Repeat the text of every row below word for word, but leave the pictures out.

───

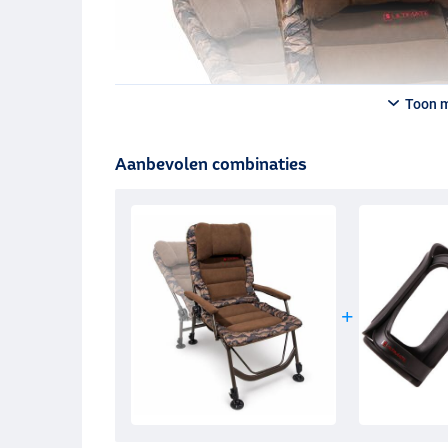
Toon 
Aanbevolen combinaties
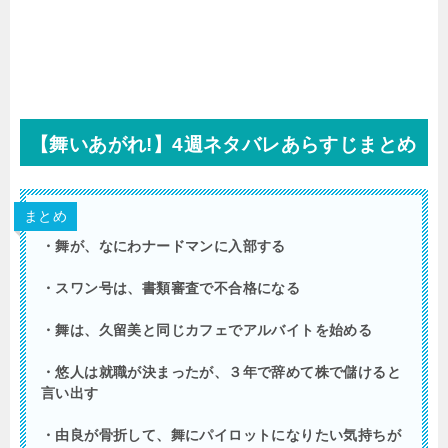
【舞いあがれ!】4週ネタバレあらすじまとめ
まとめ
・舞が、なにわナードマンに入部する
・スワン号は、書類審査で不合格になる
・舞は、久留美と同じカフェでアルバイトを始める
・悠人は就職が決まったが、３年で辞めて株で儲けると
言い出す
・由良が骨折して、舞にパイロットになりたい気持ちが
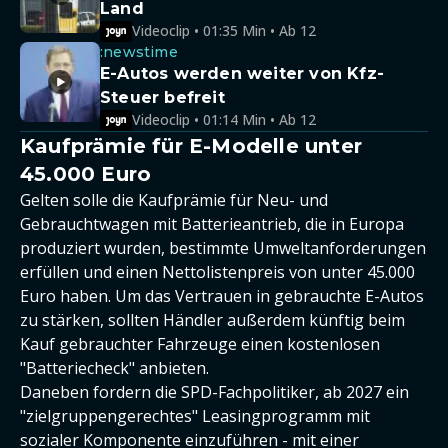
Land
Videoclip • 01:35 Min • Ab 12
:newstime
E-Autos werden weiter von Kfz-
Steuer befreit
Videoclip • 01:14 Min • Ab 12
Kaufprämie für E-Modelle unter
45.000 Euro
Gelten solle die Kaufprämie für Neu- und
Gebrauchtwagen mit Batterieantrieb, die in Europa
produziert wurden, bestimmte Umweltanforderungen
erfüllen und einen Nettolistenpreis von unter 45.000
Euro haben. Um das Vertrauen in gebrauchte E-Autos
zu stärken, sollten Händler außerdem künftig beim
Kauf gebrauchter Fahrzeuge einen kostenlosen
"Batteriecheck" anbieten.
Daneben fordern die SPD-Fachpolitiker, ab 2027 ein
"zielgruppengerechtes" Leasingprogramm mit
sozialer Komponente einzuführen - mit einer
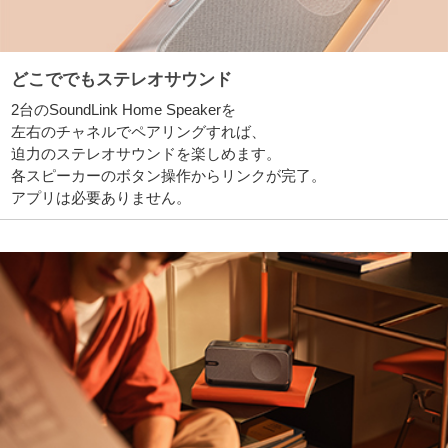
どこででもステレオサウンド
2台のSoundLink Home Speakerを
左右のチャネルでペアリングすれば、
迫力のステレオサウンドを楽しめます。
各スピーカーのボタン操作からリンクが完了。
アプリは必要ありません。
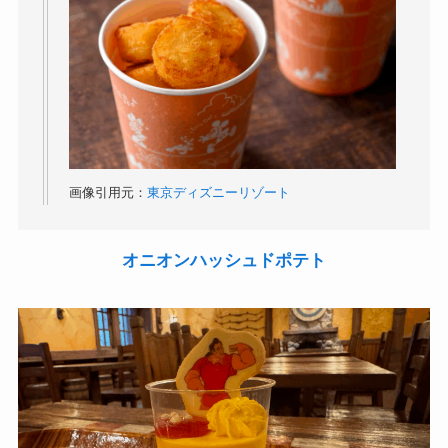
画像引用元：
東京ディズニーリゾート
オニオンハッシュドポテト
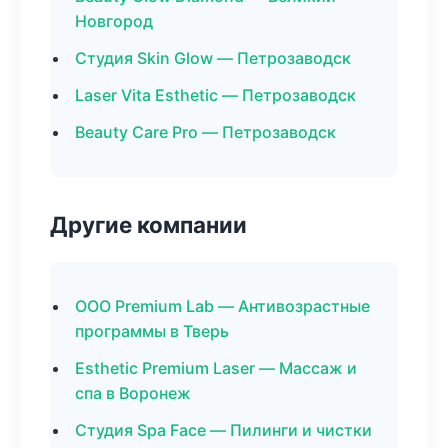
Новгород
Студия Skin Glow — Петрозаводск
Laser Vita Esthetic — Петрозаводск
Beauty Care Pro — Петрозаводск
Другие компании
ООО Premium Lab — Антивозрастные
программы в Тверь
Esthetic Premium Laser — Массаж и
спа в Воронеж
Студия Spa Face — Пилинги и чистки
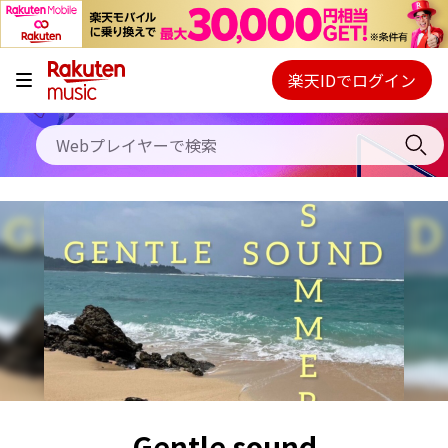
キャンペーン
料金プラン
楽天IDでログイン
Webプレイヤー
使い方
ご契約内容の確認・変更
ヘルプ
初回30日間無料お試し
Gentle sound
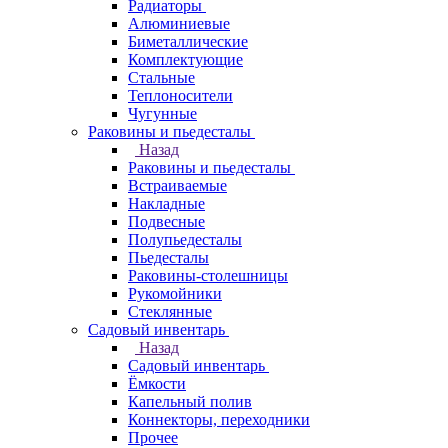
Радиаторы
Алюминиевые
Биметаллические
Комплектующие
Стальные
Теплоносители
Чугунные
Раковины и пьедесталы
Назад
Раковины и пьедесталы
Встраиваемые
Накладные
Подвесные
Полупьедесталы
Пьедесталы
Раковины-столешницы
Рукомойники
Стеклянные
Садовый инвентарь
Назад
Садовый инвентарь
Ёмкости
Капельный полив
Коннекторы, переходники
Прочее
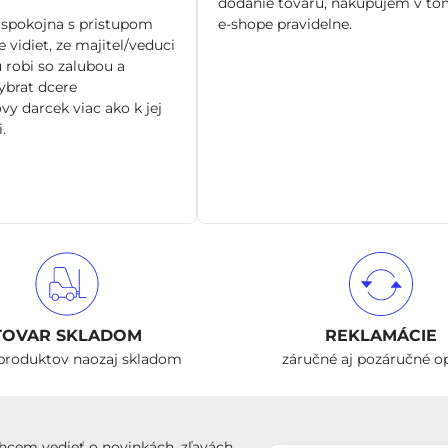
dodanie tovaru, nakupujem v to
spokojna s pristupom
e-shope pravidelne.
 vidiet, ze majitel/veduci
 robi so zalubou a
brat dcere
vy darcek viac ako k jej
.
TOVAR SKLADOM
REKLAMÁCIE
produktov naozaj skladom
záručné aj pozáručné o
hcem vedieť o novinkách, zľavách,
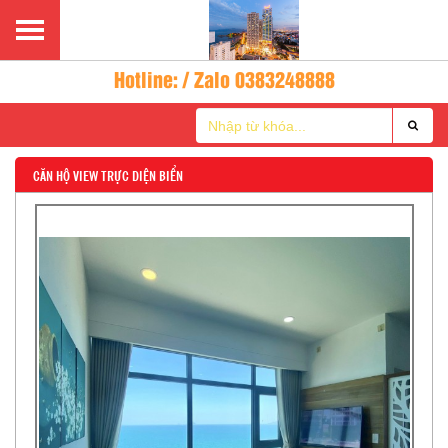
Hotline: / Zalo 0383248888
CĂN HỘ VIEW TRỰC DIỆN BIỂN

───

▸ **Answer to this exercise**:
Toon 
Aanbevolen combinaties
【舞いあがれ!】4週ネタバレあらすじまとめ
まとめ
・舞が、なにわナードマンに入部する
・スワン号は、書類審査で不合格になる
・舞は、久留美と同じカフェでアルバイトを始める
・悠人は就職が決まったが、３年で辞めて株で儲けると
言い出す
・由良が骨折して、舞にパイロットになりたい気持ちが
Land
Videoclip • 01:35 Min • Ab 12
:newstime
E-Autos werden weiter von Kfz-
Steuer befreit
Videoclip • 01:14 Min • Ab 12
Kaufprämie für E-Modelle unter
45.000 Euro
Gelten solle die Kaufprämie für Neu- und
Gebrauchtwagen mit Batterieantrieb, die in Europa
produziert wurden, bestimmte Umweltanforderungen
erfüllen und einen Nettolistenpreis von unter 45.000
Euro haben. Um das Vertrauen in gebrauchte E-Autos
zu stärken, sollten Händler außerdem künftig beim
Kauf gebrauchter Fahrzeuge einen kostenlosen
"Batteriecheck" anbieten.
Daneben fordern die SPD-Fachpolitiker, ab 2027 ein
"zielgruppengerechtes" Leasingprogramm mit
sozialer Komponente einzuführen - mit einer
どこででもステレオサウンド
2台のSoundLink Home Speakerを
左右のチャネルでペアリングすれば、
迫力のステレオサウンドを楽しめます。
各スピーカーのボタン操作からリンクが完了。
アプリは必要ありません。
画像引用元：
東京ディズニーリゾート
オニオンハッシュドポテト
Новгород
Студия Skin Glow — Петрозаводск
Laser Vita Esthetic — Петрозаводск
Beauty Care Pro — Петрозаводск
Другие компании
ООО Premium Lab — Антивозрастные
программы в Тверь
Esthetic Premium Laser — Массаж и
спа в Воронеж
Студия Spa Face — Пилинги и чистки
キャンペーン
料金プラン
楽天IDでログイン
Webプレイヤー
使い方
ご契約内容の確認・変更
ヘルプ
初回30日間無料お試し
Gentle sound
Радиаторы
Алюминиевые
Биметаллические
Комплектующие
Стальные
Теплоносители
Чугунные
Раковины и пьедесталы
Назад
Раковины и пьедесталы
Встраиваемые
Накладные
Подвесные
Полупьедесталы
Пьедесталы
Раковины-столешницы
Рукомойники
Стеклянные
Садовый инвентарь
Назад
Садовый инвентарь
Ёмкости
Капельный полив
Коннекторы, переходники
Прочее
dodanie tovaru, nakupujem v to
spokojna s pristupom
e-shope pravidelne.
 vidiet, ze majitel/veduci
 robi so zalubou a
brat dcere
vy darcek viac ako k jej
.
TOVAR SKLADOM
REKLAMÁCIE
produktov naozaj skladom
záručné aj pozáručné o
hcem vedieť o novinkách, zľavách,
Hotline: / Zalo 0383248888
CĂN HỘ VIEW TRỰC DIỆN BIỂN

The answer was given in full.